Разумеется, к радикальному отрицанию универсального постмодернизм пришел не самостоятельно, а благодаря предшествующему ходу развития западноевропейской философии. Постструктурализм был, главным образом, тем направлением, которое подготовило разрушение всеобщего и абсолютизацию всего случайного и единичного. На это обратил внимание российский исследователь постмодернизма И. Ильин: «Постструктуралисты рассматривают концепцию "универсализма", т.е. любую объяснительную схему или обобщающую теорию, претендующую на логическое обоснование закономерностей мира действительности, как "маску догма-тизма"»10. Отсюда становится понятным тяготение постструктуралистов и генетически связанных с ними постмодернистов ко всему случайному, фрагментарному, нестабильному. С одной стороны, отрицание общей идеи, принципа, образца, модели является антидогматической установкой. С другой стороны, подобное отрицание означает отсутствие принципа отбора, «всеядность», негативные последствия которой очевидны.
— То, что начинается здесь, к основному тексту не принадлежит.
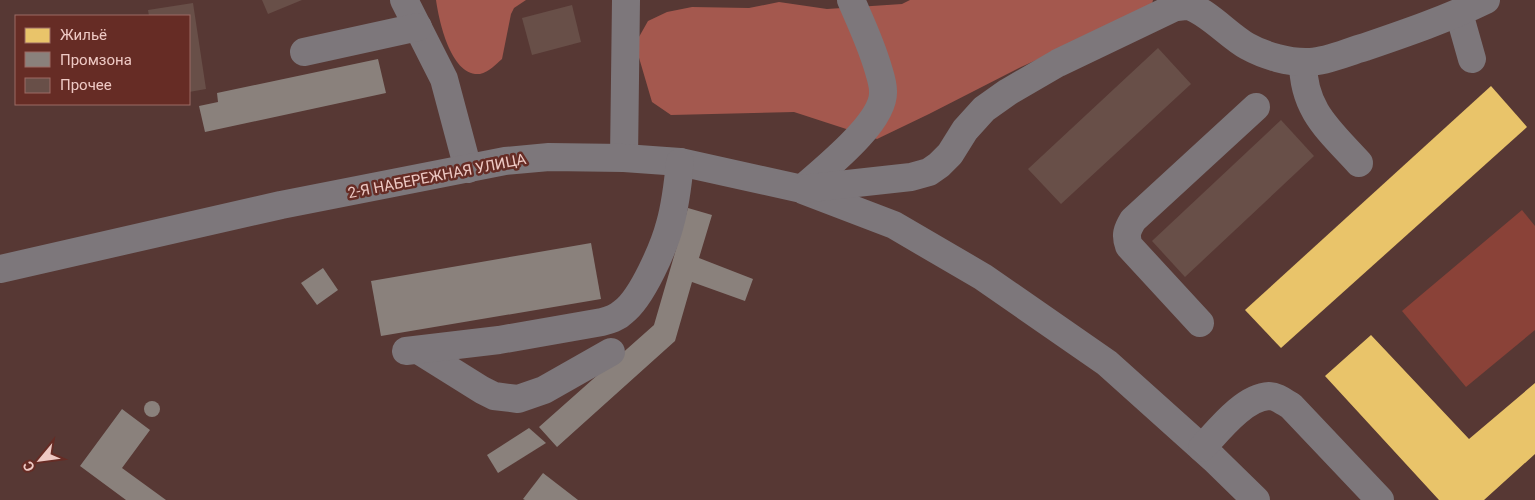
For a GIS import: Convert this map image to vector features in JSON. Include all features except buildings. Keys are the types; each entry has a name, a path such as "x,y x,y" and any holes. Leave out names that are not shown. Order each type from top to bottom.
{"street":[{"path":"404,0 444,79 468,169"},
{"path":"624,158 626,0"},
{"path":"851,0 870,42 883,91 882,103 867,128 802,190 894,225 983,277 1107,363 1202,448 1256,500"},
{"name":"2-Я НАБЕРЕЖНАЯ УЛИЦА","path":"0,269 281,205 505,161 536,158 624,158 680,162 802,190 911,177 928,172 939,165 950,154 965,130 984,109 1008,92 1058,63 1173,3 1198,11 1247,46 1272,56 1312,62 1414,31 1486,0"},
{"path":"1459,13 1472,59"},
{"path":"304,52 418,27"},
{"path":"1303,62 1303,77 1312,107 1359,163"},
{"path":"1200,322 1129,246 1126,237 1128,228 1133,220 1256,107"},
{"path":"611,352 544,390 518,399 494,396 412,351 500,340 613,319 629,308 643,286 670,226 676,199 680,162"},
{"path":"566,377 567,328"},
{"path":"1202,448 1236,413 1257,399 1270,396 1280,399 1291,406 1380,500"}],"shaded area":[{"path":"436,0 526,0 514,8 511,14 502,59 489,70 480,74 470,73 461,67 454,57 448,46 440,21"},
{"path":"910,0 1153,0 1151,8 1021,67 877,139 794,112 671,115 652,102 635,44 648,21 667,12 692,7 749,8 779,2 827,9 902,4"},
{"path":"1522,210 1535,226 1535,330 1466,387 1402,311"}]}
Если нельзя указать принцип отбора, то невозможно сделать выбор, что в конечном счете ведет к пассивному состоянию ума, к параличу действия. В результате постмодернистского разрушения «догматики» платонизма мир превращается в бесцельное и бессистемное «вечное возвращение» си-мулякров: «Вечное возвращение не предполагает Того же самого и Подобного... Вечное возвращение — это уникальный фантазм всех симулякров... Это власть — власть утверждать дивергенцию и децентрацию...»11. Жить в мире, представляющем собой процесс дивергенции симулякров, не очень уютно. Не случайно греки предпочитали оформленный конечный космос бесконечному неопределенному хаосу. Может быть, поэтому Ж. Делез делает весьма неожиданную уступку платонизму: «Задача современной философии была определена: сохранение при этом многих черт платонизма не только неизбежно, но и желательно»12. Это заявление свиде-

тельствует о серьезных внутренних проблемах постмодернистского мировоззрения.
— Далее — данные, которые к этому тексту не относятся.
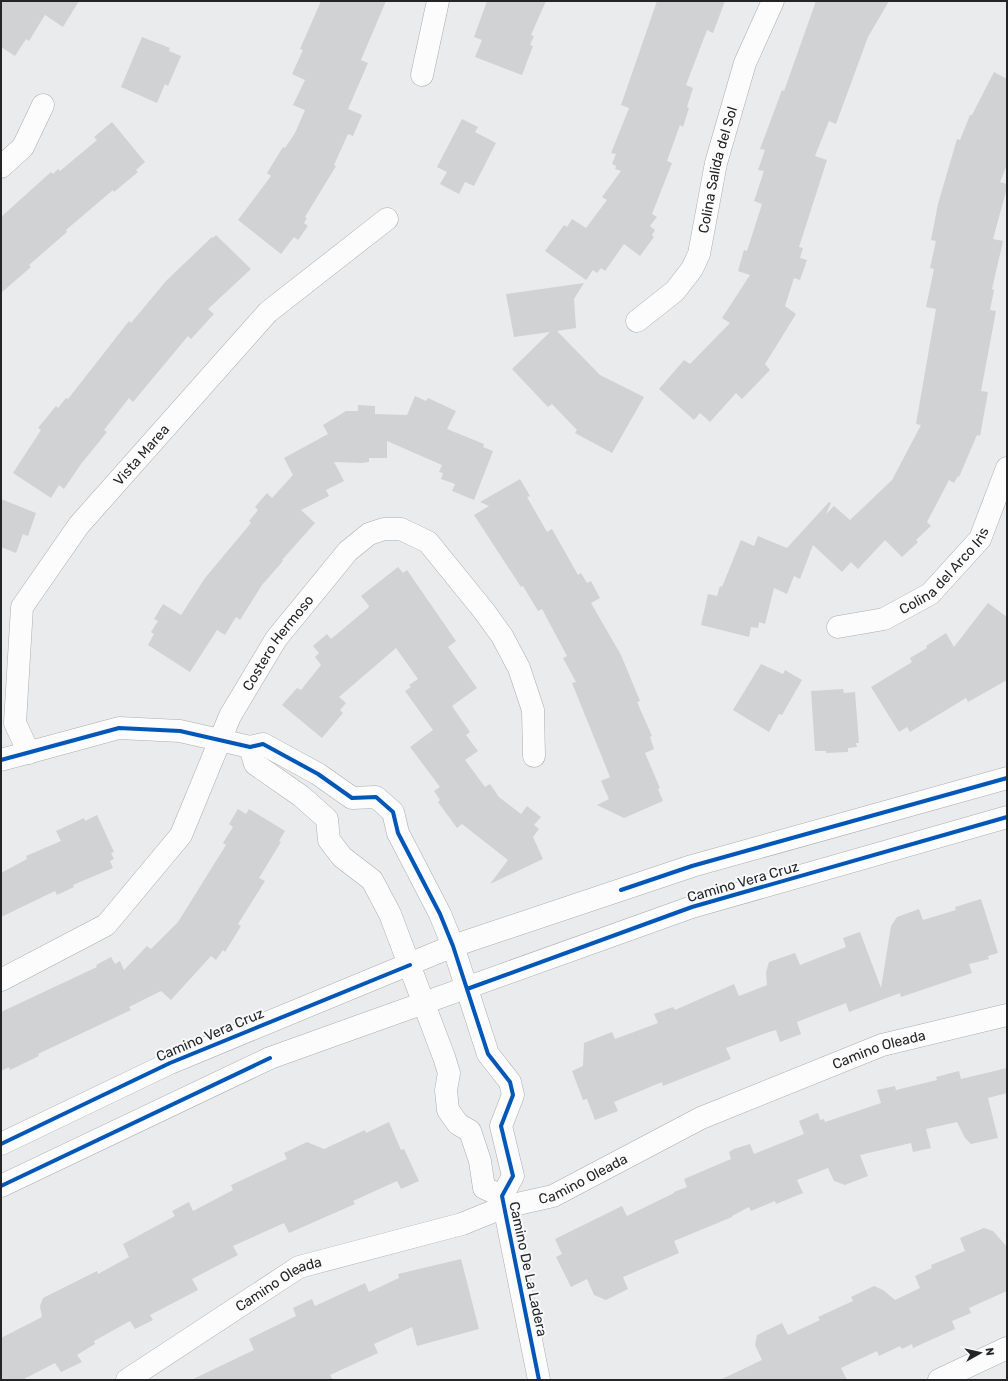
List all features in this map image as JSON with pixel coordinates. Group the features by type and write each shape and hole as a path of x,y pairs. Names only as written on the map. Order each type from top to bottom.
{"street":[{"path":"422,75 438,1"},
{"name":"Colina Salida del Sol","path":"637,321 675,291 692,269 699,254 707,219 716,163 745,62 773,1"},
{"path":"1,167 23,147 43,105"},
{"name":"Vista Marea","path":"29,752 14,723 22,607 79,525 268,312 387,219"},
{"name":"Colina del Arco Iris","path":"838,627 884,619 930,594 980,539 1007,468"},
{"name":"Costero Hermoso","path":"1,980 106,925 181,835 218,740 230,716 276,639 348,551 369,534 384,529 401,529 428,542 484,611 502,636 519,668 533,710 534,756"},
{"path":"1,760 119,728 180,731 250,747 263,744 318,774 352,798 376,797 393,812 398,834 440,914 453,946 488,1054 510,1082 513,1095 501,1126 470,1131 458,1124 448,1110 446,1090 449,1073 398,931 372,880 342,857 329,840 327,819 301,796 254,764 250,747"},
{"name":"Camino Vera Cruz","path":"1,1144 170,1063 453,946 692,866 1007,778"},
{"path":"327,819 352,798"},
{"name":"Camino Vera Cruz","path":"1,1186 270,1058 467,989 692,907 1007,817"},
{"name":"Camino Oleada","path":"127,1380 299,1267 462,1224 503,1201 553,1196 702,1118 882,1045 1007,1015"},
{"name":"Camino De La Ladera","path":"501,1126 513,1176 503,1201 539,1380"},
{"path":"470,1131 480,1161 484,1188 503,1201"},
{"path":"939,1380 1007,1348"}],"building":[{"path":"1,1 79,1 63,27 45,15 29,41 26,39 15,56 1,47"},
{"path":"321,1 386,1 361,60 368,63 348,109 362,115 353,136 348,134 334,165 336,166 305,217 307,218 304,223 308,226 298,240 294,237 281,254 238,220 271,176 267,173 283,147 285,148 295,133 305,110 293,105 305,80 292,74 303,50 300,49"},
{"path":"487,1 546,1 531,35 534,36 530,45 533,46 522,75 475,57 482,40 474,37"},
{"path":"657,1 725,1 713,33 707,30 686,85 693,88 687,107 689,108 683,127 680,125 667,161 672,163 652,214 657,217 650,226 655,230 652,235 654,237 640,256 624,244 605,271 601,268 597,273 593,270 586,280 545,251 564,225 567,227 572,219 586,228 607,200 602,197 621,171 615,169 616,166 612,164 616,154 611,153 629,108 621,105"},
{"path":"816,1 889,1 868,37 836,124 829,121 815,156 827,160 799,247 803,248 800,258 807,260 800,280 794,278 785,306 796,314 765,364 770,370 742,399 736,393 710,422 700,413 694,420 659,389 684,360 690,364 730,323 722,318 750,275 738,271 744,250 747,251 762,204 754,201 764,171 758,170 765,150 760,149 782,90 784,91"},
{"path":"142,37 170,48 169,51 181,56 168,86 165,84 157,103 121,87"},
{"path":"994,72 1007,79 1007,165 1000,182 1007,184 1007,188 993,239 1003,241 992,289 994,290 990,310 996,311 981,391 988,392 980,436 977,435 959,477 958,476 954,483 949,480 927,522 931,526 916,540 918,542 902,557 885,540 858,569 851,562 842,572 813,545 800,579 794,576 787,594 774,588 765,624 759,622 758,628 751,627 749,637 701,625 708,594 717,596 741,540 754,546 758,536 787,548 829,502 831,503 826,514 834,506 850,520 892,480 921,425 916,424 936,309 926,307 934,269 930,268 936,241 931,240 938,204 957,139 960,140 970,115 972,115"},
{"path":"462,119 478,127 475,132 496,143 474,186 465,182 459,194 440,184 447,172 437,167"},
{"path":"112,122 145,162 136,170 138,172 114,192 113,190 66,230 67,232 29,265 31,267 1,293 1,217 51,172 53,174 58,169 60,171 97,140 94,137"},
{"path":"216,235 251,269 208,309 214,314 191,339 188,336 133,402 129,398 104,430 107,432 81,464 64,489 59,485 51,498 13,473 41,430 38,428 56,406 58,408 66,398 68,399 129,321 131,323 166,281 212,237 213,238"},
{"path":"584,283 574,299 576,328 557,331 600,375 644,397 612,453 575,433 577,430 552,404 548,407 512,369 550,332 514,337 506,294"},
{"path":"415,396 426,401 428,398 456,411 447,429 484,444 483,447 493,451 474,500 452,491 455,484 441,479 443,473 439,472 442,465 387,441 387,458 369,458 369,462 361,463 334,462 344,481 326,490 329,496 301,510 315,523 262,585 240,620 236,617 225,635 217,630 190,672 148,645 154,634 151,632 158,621 154,619 163,604 181,615 205,578 251,523 249,521 258,510 255,507 267,493 272,498 293,475 284,458 328,434 323,425 346,411 358,411 358,405 375,406 375,414 407,415"},
{"path":"520,479 530,496 527,497 547,532 552,529 578,575 581,573 587,583 591,581 600,598 591,603 621,655 640,701 637,702 652,736 650,737 654,749 645,753 660,788 658,789 663,801 624,818 597,805 609,799 601,781 610,777 572,683 576,682 563,658 567,656 542,609 538,611 523,586 521,587 474,515 489,506 480,502"},
{"path":"1,499 36,513 28,536 23,534 16,553 1,547"},
{"path":"398,567 403,573 407,570 456,641 448,647 477,688 452,706 470,732 466,735 478,751 465,760 485,787 490,784 499,797 521,814 527,806 541,817 534,825 539,829 533,837 543,859 490,884 508,860 462,824 457,828 438,802 440,800 434,791 440,787 410,747 433,730 405,691 411,687 409,685 418,679 396,648 339,697 346,703 340,710 343,713 322,738 282,705 297,688 301,690 321,665 315,657 319,653 313,646 327,634 331,639 368,608 369,606 361,596"},
{"path":"988,603 1007,617 1007,680 968,702 966,698 910,732 907,727 899,732 871,687 912,662 910,658 927,648 926,646 946,633 954,647"},
{"path":"761,664 783,674 785,670 802,680 782,715 779,714 769,732 733,710"},
{"path":"843,689 844,693 855,692 859,743 856,743 857,747 848,748 848,752 826,753 826,751 815,751 811,691"},
{"path":"238,809 246,814 249,809 285,831 279,841 281,842 259,878 265,881 238,924 241,926 225,952 223,950 216,960 211,956 171,1000 161,991 129,1007 131,1010 38,1054 39,1056 10,1070 9,1067 1,1071 1,1012 97,967 96,965 111,957 115,964 120,961 124,970 147,946 151,949 178,922 226,845 223,843 233,827 229,824"},
{"path":"97,815 114,852 111,853 114,859 110,861 113,868 73,885 74,887 57,895 55,891 1,917 1,873 27,859 26,856 61,841 56,831 84,818 85,821"},
{"path":"981,899 998,953 988,956 989,959 969,964 972,973 901,997 900,993 849,1012 846,1003 797,1022 801,1034 780,1042 776,1030 726,1048 731,1059 663,1086 662,1082 614,1102 618,1111 595,1120 587,1099 583,1100 572,1071 583,1066 584,1043 612,1032 615,1039 658,1023 654,1014 673,1007 675,1010 734,984 739,996 767,985 766,972 769,962 795,953 800,965 846,947 843,938 860,932 881,988 891,926 897,917 919,909 923,920 956,910 955,907"},
{"path":"1007,1068 1007,1093 988,1098 998,1138 971,1144 965,1138 957,1122 926,1129 931,1148 913,1152 911,1143 860,1155 868,1176 845,1185 834,1181 828,1168 797,1180 803,1193 776,1204 775,1201 751,1211 749,1207 732,1217 674,1241 679,1253 623,1277 628,1289 606,1300 594,1295 587,1279 571,1287 556,1257 562,1254 555,1239 622,1206 627,1216 687,1187 684,1179 731,1159 729,1152 734,1149 750,1144 754,1154 804,1134 799,1121 818,1113 820,1120 824,1119 825,1122 881,1103 877,1090 895,1086 896,1090 937,1080 936,1077 959,1071 961,1079"},
{"path":"389,1122 401,1150 404,1149 419,1181 401,1189 397,1181 353,1201 355,1204 289,1233 284,1223 233,1246 238,1255 192,1279 198,1290 150,1315 153,1320 135,1329 130,1321 94,1341 95,1344 77,1355 82,1362 61,1372 55,1363 22,1380 1,1380 1,1338 42,1317 40,1306 43,1298 97,1271 98,1274 129,1257 123,1244 175,1216 172,1211 189,1202 193,1211 233,1190 231,1185 287,1159 284,1153 307,1142 324,1149 365,1130 366,1133"},
{"path":"984,1228 993,1231 1007,1247 1007,1291 969,1308 971,1313 952,1321 955,1329 913,1348 912,1344 902,1349 900,1346 879,1356 877,1351 841,1368 847,1380 720,1380 762,1360 755,1345 757,1335 782,1323 788,1335 820,1320 818,1317 853,1301 851,1297 874,1286 883,1290 895,1300 920,1288 915,1276 932,1268 931,1265 965,1251 960,1238"},
{"path":"461,1259 479,1329 417,1346 412,1327 374,1344 378,1353 330,1375 333,1380 191,1380 254,1350 249,1339 296,1316 293,1308 312,1299 315,1306 365,1283 369,1292 399,1278 398,1274"}],"cycle path":[{"path":"1,760 119,728 180,731 250,747 263,744 318,774 352,798 376,797 393,812 398,833 440,914 453,946 488,1054 510,1082 513,1095 501,1126 513,1176 502,1196 539,1380"},
{"path":"621,890 692,866 1007,778"},
{"path":"467,989 692,907 1007,817"},
{"path":"1,1144 170,1063 410,965"},
{"path":"1,1186 270,1058"}]}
Другой постмодернистской установкой, аналогичной антиплатонизму, является а-теизм. В данном случае речь идет о ницшеанской, антихристианской тенденции, прослеживающейся в работах таких философов-постмодернистов, как Р. Барт и М. Фуко. Занимаясь проблемами интерпретации текста, эти философы заложили основы популярной постмодернистской концепции смерти автора. Р. Барт и М. Фуко резко порывают с предшествующей традицией, в рамках которой текст рассматривался как воплощение замысла автора, как выражение его индивидуальности. Эта традиция изначально ограничивает возможности интерпретатора текста. Последний вынужден искать смысл, вложенный в текст самим автором. Разумеется, данная традиция не отрицает плюралистического истолкования текста. Однако плюрализм имеет здесь ограниченный характер. Фигура автора полагает пределы разнообразию интерпретаций.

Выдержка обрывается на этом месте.